Date: February 9th, 2011 12:02 pm (UTC)From: [identity profile] albalark.livejournal.com
Everyone else has pretty much said it all, but I really did want to say that I like [livejournal.com profile] schemingreader's clarification about dub-con vs. non-con - beautifully stated. And I like your idea about highlighting for spoilers after a warning. Some readers have real trouble (sadly, often because of personal experience) with dub-con/non-con scenarios, and thus should have the chance to either mentally gird themselves or to hit the back button to save themselves the pain.

That said - I'm looking forward to your fic!
Edited Date: February 9th, 2011 12:02 pm (UTC)

Date: February 9th, 2011 01:44 pm (UTC)From: [identity profile] valkyriur.livejournal.com
Definitely non-con.

Unless the person agreed to take the potion themselves. Then dub-con.
Edited Date: February 9th, 2011 01:47 pm (UTC)

Date: February 9th, 2011 11:21 pm (UTC)From: [identity profile] fire-everything.livejournal.com
The WIP I'm writing contains (in an as yet unposted chapter) the exact sort of love-potion scenario you've described, and I had the very same internal dialogue with myself about the warning I should use. My gut response was to go with dub-con, and after duly consulting my feminist bona fides on the subjects of rape and sexual consent, I stuck with my original impulse.

In my fic, amortentia is pretty much used as wizarding rohypnol, so how could I have had this gut response? Partly because - without getting too spoiler-y - the amortentia contains one particular ingredient that creates a small but real degree of doubt about the non-ness of the consent. Partly because the amortentia is a non-standard, experimental brew, and the brewer is half-convinced it won't work (and scared half-shitless when it does). And partly, I suppose, because using "non-con" would have reduced the complex and conflicted emotions of two sympathetic characters to something hopelessly black and white. As schemingreader suggested, I know the characters' minds and thus felt justified in calling it what I did. I'm betting there are similar factors at work in your fic.

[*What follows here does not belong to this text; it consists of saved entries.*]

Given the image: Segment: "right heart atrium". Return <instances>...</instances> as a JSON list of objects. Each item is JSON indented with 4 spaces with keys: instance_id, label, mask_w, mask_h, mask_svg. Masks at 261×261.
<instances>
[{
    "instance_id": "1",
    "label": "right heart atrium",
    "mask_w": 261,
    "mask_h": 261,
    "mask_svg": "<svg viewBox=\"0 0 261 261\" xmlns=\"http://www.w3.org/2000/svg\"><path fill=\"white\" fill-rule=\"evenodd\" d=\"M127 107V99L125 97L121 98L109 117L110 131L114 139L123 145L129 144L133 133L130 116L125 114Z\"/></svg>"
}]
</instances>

Honestly, there are shades of gray in real-life scenarios of sexual coercion too - and as my choice of words implies, I don't think all sexual coercion is rape, pure and simple. Though it doesn't make one offense less serious or less punishable than the other, I do think there are legally meaningful distinctions between giving someone a roofie and physically forcing sex on them, and there ought to be a space in which it's safe to acknowledge that without giving comfort to the enemy (or being accused of so doing). As for the attempted "redefinition of rape" in the House, its authors were only interested in using it as a legal bludgeon against the funding of "undeserving" abortion-seekers, in which guise it was bullshit on its face. Once it became clear how much more complicated it is to implement hairsplitting judginess in courts of law than it is in a God-fearing Christian mind, they lost interest in such distinctions right quick. People in fandom will on the whole be less intellectually lazy AND better able to practice nuanced thinking for nonjudgy purposes, I'm guessing.

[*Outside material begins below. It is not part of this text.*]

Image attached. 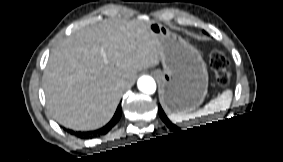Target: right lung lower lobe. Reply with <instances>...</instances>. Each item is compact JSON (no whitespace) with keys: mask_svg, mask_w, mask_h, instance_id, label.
<instances>
[{"mask_svg":"<svg viewBox=\"0 0 283 162\" xmlns=\"http://www.w3.org/2000/svg\"><path fill=\"white\" fill-rule=\"evenodd\" d=\"M121 114H122V110H121V107L118 106L116 112H115V115L114 117L112 118V120L103 128L99 131V133H103V131H105V133L107 131H109L110 129H112V127L117 123V121L120 119L121 117Z\"/></svg>","mask_w":283,"mask_h":162,"instance_id":"1","label":"right lung lower lobe"}]
</instances>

All of which is to say that I don't think you're an asshole for wondering about the ambiguity of consent out loud. Though perhaps I'll be electronically tarred and feathered and have my feminist license revoked when my amortentia chapter is finally posted. :(

Date: February 10th, 2011 11:06 am (UTC)From: [identity profile] sunlit-music.livejournal.com
If the subject is using the potion of their own free will (and know all of the potion's effects on them), then there's nothing wrong going on. But if the subject doesn't know how the potion can affect them, then it's non con, and I'd call that rape).